Exhibition
- Founded: 2024; 2 years ago
- Editions: 2 (2025)
- Location: Riyadh Saudi Arabia
- Venue: anb arena
- Surface: Hard (indoor)
- Prize money: US$13,500,000
- Website: Six Kings Slam

Current champions (2025)
- Singles: Jannik Sinner

= Six Kings Slam =

Annual exhibition tennis tournament in Saudi Arabia

The Six Kings Slam is a tennis exhibition tournament held in Riyadh, Saudi Arabia, during the Riyadh Season. The tournament is held over four days, with the third day being a rest day in order to follow an ATP rule that players cannot compete on three consecutive days in an exhibition.

==History==
Since this is not an ATP-sanctioned event, players do not earn any ranking points and the match results do not count towards official head-to-head tallies. Each of the six participants is guaranteed a participation fee with the winner receiving a larger payout.
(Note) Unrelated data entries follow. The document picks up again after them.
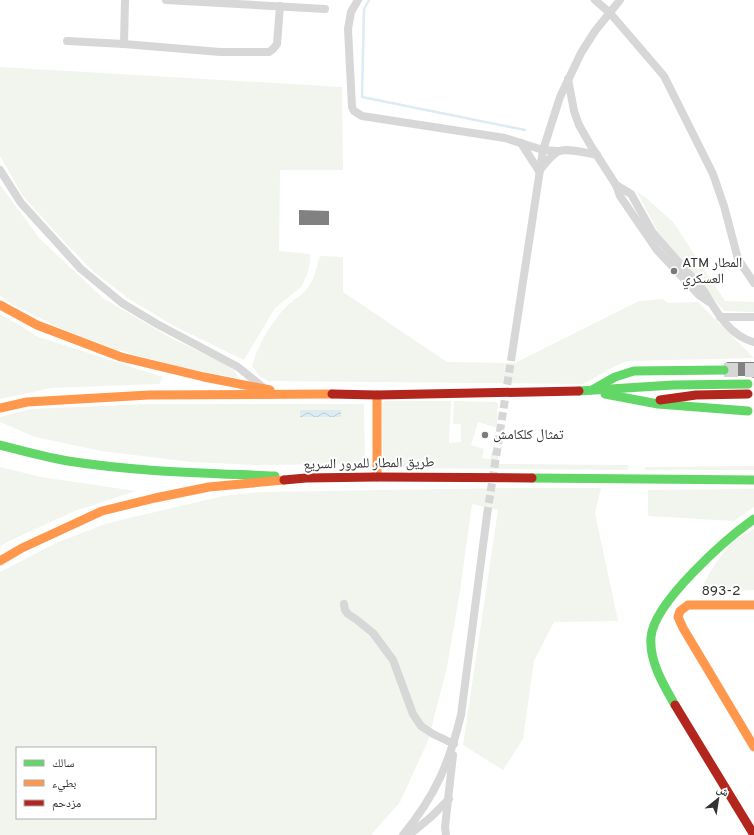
<svg xmlns="http://www.w3.org/2000/svg" width="754" height="835" viewBox="0 0 754 835" font-family="Overpass,'Noto Naskh Arabic',sans-serif">
<defs>
<pattern id="water-waves" width="16" height="10" patternUnits="userSpaceOnUse"><rect width="16" height="10" fill="#ddebf3"/><path d="M0 5q4-4 8 0t8 0" fill="none" stroke="#becad1"/></pattern>
</defs>
<rect width="100%" height="100%" fill="#fff"/>
<g fill="#f1f5ed" fill-rule="evenodd">
<path d="M0 67 342 87 343 170H280L279 251 310 254V262L307 275 301 287 275 308 244 360 174 326 129 299 93 271 59 236 23 196 0 156Z"/>
<path d="M0 185 40 239 104 299 171 338 221 362 235 371 238 378 179 367 112 348 60 328 12 304 0 296Z"/>
<path d="M637 192 645 197 673 222 725 301 754 302V312L724 311 658 232Z"/>
<path d="M320 256 343 257V292L447 362 515 363 639 301 663 299 668 303 698 302 754 358 629 361C611 365 599 377 583 384L269 381 259 376 252 366C258 345 270 324 285 308 290 302 298 298 304 292 314 282 316 269 320 256Z"/>
<path d="M0 314 39 337 163 377 159 384 51 388 0 399Z"/>
<path d="M385 401H451L449 443 461 442V424H453L454 401 494 402 498 403 497 428 478 422 471 445 484 449 482 458 490 459 492 451 498 453V464L629 465 628 470 387 468 383 462 382 404Z"/>
<path d="M145 404H364L365 464 255 465 191 462 101 451 35 437 0 422V417L31 409Z"/>
<path d="M754 466V470H644L645 467Z"/>
<path d="M0 467 41 477 136 491 75 511 7 542 0 547Z"/>
<path d="M518 488H601L595 513 618 621 554 622 534 661 523 739 503 770 463 745 498 510 472 504 460 591 447 667 428 741 400 802 371 835H0V572L56 543 108 523 223 496 260 492ZM17 748H155V818H17Z"/>
<path d="M754 489V507L734 521 648 516V490Z"/>
<path d="M754 529V590L699 592 715 564 734 540Z"/>
</g>
<rect fill="url(#water-waves)" x="300" y="410" width="41" height="7"/>
<g fill="none" stroke-linecap="round" stroke-linejoin="round">
<path stroke="#ddebf3" stroke-width="2.5" d="M369 0 364 9 362 97 525 130"/>
</g>
<g fill="#818181">
<path d="M299 210 329 211V225H299Z"/>
<path d="M725 362H754V378L748 376H730L732 370 731 366 728 363Z"/>
</g>
<g fill="none" stroke-linecap="round" stroke-linejoin="round">
<path stroke="#d6d6d6" stroke-width="8" stroke-dasharray="8 4" stroke-linecap="butt" d="M487 515 512 354"/>
<path stroke="#d6d6d6" stroke-width="14" stroke-dasharray="14 7" stroke-linecap="butt" d="M724 370H754"/>
<g stroke="#d7d7d7" stroke-width="8">
<path d="M166 0 325 9"/>
<path d="M358 0 351 12 348 29 352 107 354 111 362 116 505 138 543 150 558 151"/>
<path d="M595 0 610 13 664 76 713 174 724 206 738 259 754 283"/>
<path d="M67 41 124 44 220 52H269L273 49 277 44 280 6"/>
<path d="M124 44 125 0"/>
<path d="M568 79 574 111 579 125 591 146 616 185 620 196 657 250 699 295 709 302"/>
<path d="M521 143 539 171C545 164 550 157 557 152 565 147 587 153 597 155"/>
<path d="M0 170 21 203 81 269 122 303 157 324 238 367 264 388"/>
<path d="M616 185 631 194 653 233 704 291C716 311 730 337 754 342"/>
<path d="M720 317H754"/>
<path d="M512 354 543 150 560 97 581 53 595 31 620 0"/>
<path d="M344 604 345 610 348 614 357 620 373 633 393 660 413 714 421 726 433 734 454 744"/>
<path d="M403 835C435 796 449 764 461 715L487 515"/>
<path d="M409 835 431 817 449 799"/>
<path d="M446 835 445 827 453 755"/>
</g>
<g stroke="#63d668" stroke-width="9">
<path d="M594 389 615 377 634 371 724 370"/>
<path d="M579 391 673 385 748 384"/>
<path d="M605 394 658 404 748 411"/>
<path d="M0 445C23 451 45 457 68 461 137 472 206 473 275 476"/>
<path d="M532 478 754 480"/>
<path d="M675 705C663 684 649 661 651 637 654 602 726 539 754 519"/>
</g>
<g stroke="#ff974d" stroke-width="9">
<path d="M0 305 37 325 121 357 204 377 270 390"/>
<path d="M377 395V477"/>
<path d="M0 408 27 402 149 395 332 394"/>
<path d="M0 561 22 548 102 511 155 498 209 487 284 480"/>
<path d="M754 605H688L680 611 678 617 683 628 754 747"/>
</g>
<g stroke="#b3261e" stroke-width="9">
<path d="M332 394 377 395 579 391"/>
<path d="M660 400 696 395 748 394"/>
<path d="M284 480 306 478 377 477 532 478"/>
<path d="M675 705 754 835"/>
</g>
</g>
<g fill="#7a7a7a" stroke="#fff" stroke-width="1.5">
<circle cx="674" cy="271" r="4"/>
<circle cx="485" cy="435" r="4"/>
</g>
<g text-anchor="middle" dominant-baseline="central" stroke-width="4" stroke-linejoin="round" paint-order="stroke">
<g font-size="14" fill="#333" stroke="#fff" text-anchor="start">
<text x="682" y="263">ATM المطار<tspan x="682" dy="16">العسكري</tspan></text>
<text x="493" y="435">تمثال كلكامش</text>
</g>
<g font-size="14" fill="#333" stroke="#fff">
<text transform="translate(369 464) rotate(-1)">طريق المطار للمرور السريع</text>
<text x="721" y="591">893-2</text>
</g>
</g>
<rect x="16" y="747" width="140" height="72" fill="#ffffff" stroke="#adadad"/>
<rect x="24" y="760" width="20" height="6" fill="#63d668" stroke="#adadad"/>
<text x="52" y="767" font-size="12" fill="#333333">سالك</text>
<rect x="24" y="780" width="20" height="6" fill="#ff974d" stroke="#adadad"/>
<text x="52" y="787" font-size="12" fill="#333333">بطيء</text>
<rect x="24" y="800" width="20" height="6" fill="#b3261e" stroke="#adadad"/>
<text x="52" y="807" font-size="12" fill="#333333">مزدحم</text>
<g transform="translate(718 799) rotate(30)" stroke="#ffffff" stroke-width="3" paint-order="stroke">
<path d="M0-3L7 15L0 10L-7 15Z" fill="#333333"/>
<text y="-6" font-size="11" font-weight="bold" text-anchor="middle" fill="#333333">ش</text>
</g>
</svg>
The event is held in an 8,000 seat stadium purpose-built for the tournament originally named the Venue, later named anb arena [sic].

Jannik Sinner won the inaugural tournament by defeating Carlos Alcaraz in the final and claimed the biggest prize check in tennis history, surpassing Novak Djokovic's prize of $4,740,300 at the 2022 ATP Finals. Novak Djokovic defeated Rafael Nadal for the third-place trophy.

== Results==

| Year | Champion | Runner-up | Score |
|---|---|---|---|
| 2024 | ITA Jannik Sinner | ESP Carlos Alcaraz | 6–7^{(5–7)}, 6–3, 6–3 |
| 2025 | ITA Jannik Sinner (2) | ESP Carlos Alcaraz | 6–2, 6–4 |

== Broadcasting ==
For its first year, DAZN acquired the global rights to broadcast 6 Kings Slam, with T2 airing the matches in the US. For its second year, Netflix acquired the rights.